Ensure patients receive safe care and treatment by ensuring all risks are assessed, monitored and mitigated in relation to the health, safety and welfare of patients, carers and staff by;

  • Ensuing there is a robust and timely process in place to recall patients affected by safety alerts;
  • Ensuring premises and equipment is safe for use in particular fire and electrical safety and
  • Ensuring patients are protected against the risks of acquiring infections by having appropriate cleaning schedules in place for clinical equipment.
  • Ensuring there is a clear plan and actions agreed to manage the risks associated with incomplete and inaccurate patient records and QOF registers in a timely way.

Ensure there are effective systems in place to enable the provider to assess and monitor the quality of care being provided and to identify, assess and mitigate risk by;

  • Ensure there is appropriate leadership and oversight to ensure the support, training, supervision and appraisal of staff enabling them to carry out their role competently and effectively
  • The effective use of clinical audits to enable the provider to benchmark the quality of the clinical care being provided and to drive improvements, ensuring patients are treated in line with best practice guidelines
  • Ensure there is appropriate leadership and governance of the practice from the trust, reviewing and clarifying the lines of accountability and the level of autonomy between the trust and the practice.

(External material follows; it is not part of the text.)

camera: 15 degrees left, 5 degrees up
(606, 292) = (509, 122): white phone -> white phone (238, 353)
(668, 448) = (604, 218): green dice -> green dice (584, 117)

The areas where the provider should make improvement are:

  • Have guidance for the procedures following a sharps injury displayed in clinical rooms.

  • Implement systems to ensure all staff receive regular appraisals and professional development as appropriate.

  • Review the arrangements in place to ensure patient privacy and dignity in clinical rooms
  • Consider whether a doctor’s bag with relevant emergency medicines is necessary in consultation with practice clinicians.
  • Review how trust systems could be modified to ensure a greater level of responsiveness to the needs of the practice.
  • Review the arrangements for ensuring better continuity of care.